The Franciscan Sisters of the Family of Mary also sheltered adult Jews. Michael Zylberberg’s wife, Henrietta, was sheltered at the convent on Hoża Street in Warsaw. When the Germans became aware that Jewish children were hidden there, one of the nuns by the name of Stefania (Krzosek) transferred Mrs. Zylberberg to her mother’s home in the town of Piastów near Warsaw.133 Zuzanna Rabska, a convert to Catholicism, was sheltered for a year and a half in the institution for the elderly and handicapped on Belwederska Street in Warsaw, which was under the care of the Sisters of the Family of Mary. She wrote: “For the first time since I went into hiding I had an awareness of complete safety. Above all, I was treated like a human being. The mother superior gave me the keys to the library collection, which was full of good books, and tasked me with the duty of distributing them among the sick.”134 After escaping from the Warsaw ghetto, Romana Koplewicz (née Margitte), born in Warsaw in 1919, held various jobs. When her position as a chambermaid in a hospital in Otwock became endangered in the summer of 1944, a nun there gave her the name of the Mother Superior of the Franciscan Sisters of the Family of Mary in Warsaw. She, in turn, directed Romana to a convent in Grodzisk Mazowiecki where she worked in the garden. After some three months, the priest there asked Romana to leave, apologetically, because her presence was arousing suspicion and endangered the lives of the Jewish children sheltered in that convent. He provided her with a reference, which was vital for future employment.135
Esther Bas-Melcer’s story of rescue came about after her she was apprehended by the Germans. An unknown priest came to vouch for her and brought her to the convent of the Franciscan Sisters of the Family of Mary in Izabelin near Warsaw. Occasionally, the Germans forced Catholic priests to question persons suspected of being Jewish about their knowledge of the Catholic faith. However, priests were not needed for this task as basic testing of knowledge of prayers and rituals was usually carried out by German officials who knew Polish or used interpreters. The latter were far more effective interrogators than priests, who were not known to cooperate in exposing Jews.136 Esther Bas-Melcer’s story is related in her memoirs, In the Claws of Destruction (Montreal: Aron Horowitz, 1986), at pages 40–46.

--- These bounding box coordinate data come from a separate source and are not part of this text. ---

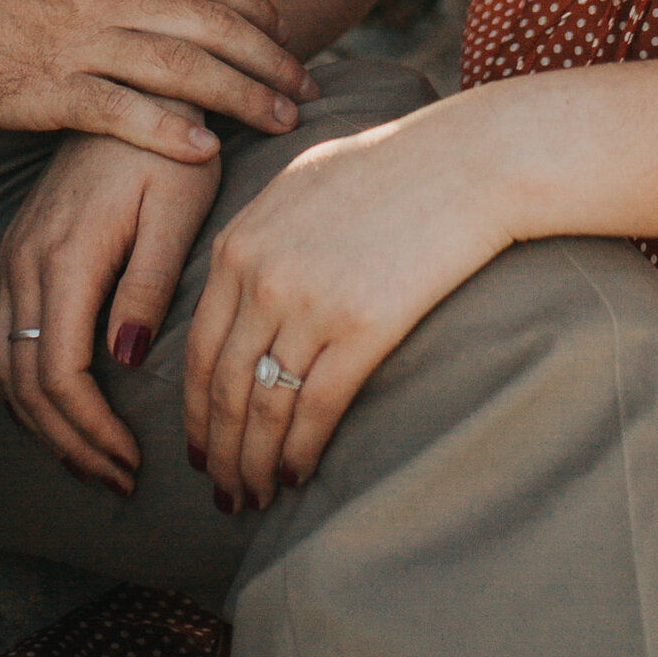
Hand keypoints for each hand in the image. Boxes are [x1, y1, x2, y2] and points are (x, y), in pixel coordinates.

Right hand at [0, 0, 316, 162]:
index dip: (254, 8)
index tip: (285, 33)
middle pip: (211, 24)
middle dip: (269, 56)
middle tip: (307, 87)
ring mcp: (75, 42)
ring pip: (182, 65)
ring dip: (243, 93)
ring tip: (282, 120)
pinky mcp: (44, 90)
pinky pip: (119, 110)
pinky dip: (168, 129)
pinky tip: (205, 149)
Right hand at [0, 134, 223, 491]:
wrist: (132, 87)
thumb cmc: (169, 150)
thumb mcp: (176, 211)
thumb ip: (146, 285)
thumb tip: (120, 359)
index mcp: (67, 256)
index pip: (59, 371)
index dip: (90, 429)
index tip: (131, 462)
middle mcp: (26, 260)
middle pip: (27, 380)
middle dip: (69, 442)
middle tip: (116, 480)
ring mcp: (12, 255)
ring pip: (3, 362)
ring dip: (40, 421)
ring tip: (88, 459)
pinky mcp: (14, 250)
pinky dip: (16, 383)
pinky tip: (49, 407)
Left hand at [184, 97, 512, 511]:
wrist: (462, 163)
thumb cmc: (389, 169)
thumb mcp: (298, 187)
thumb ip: (258, 240)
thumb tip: (239, 292)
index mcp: (238, 245)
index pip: (197, 347)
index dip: (194, 410)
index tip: (200, 447)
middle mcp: (261, 278)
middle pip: (222, 386)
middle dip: (219, 449)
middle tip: (223, 490)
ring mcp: (309, 304)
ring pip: (264, 406)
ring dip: (255, 461)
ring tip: (255, 494)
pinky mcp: (361, 327)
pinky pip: (316, 407)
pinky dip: (301, 450)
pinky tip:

I was summoned to the chancellery [in Izabelin]. … Afterwards, [the German officer] read the letters. I adhered to my original lies. He asked me to wait while he went outside.
A short time passed by. A priest and two nuns then entered. I was certain at that point that I was to be questioned. The priest, who was about thirty-five years of age, of medium height and who had mild, kind eyes, took my hand and asked me whether I was a Roman Catholic, while winking to me that I should say yes. I answered calmly, “Yes.”
“In that case, come with us,” he told me. “You will rest and recover at our place.”
Could it be true? Was it possible? I thought to myself. A wagon could not be found, so two Poles were called. They crossed their hands and I was seated on them. This way, there [sic] were able to carry me. The priest, both nuns and children walked behind me. And so, in this way, I was led into the church in the procession.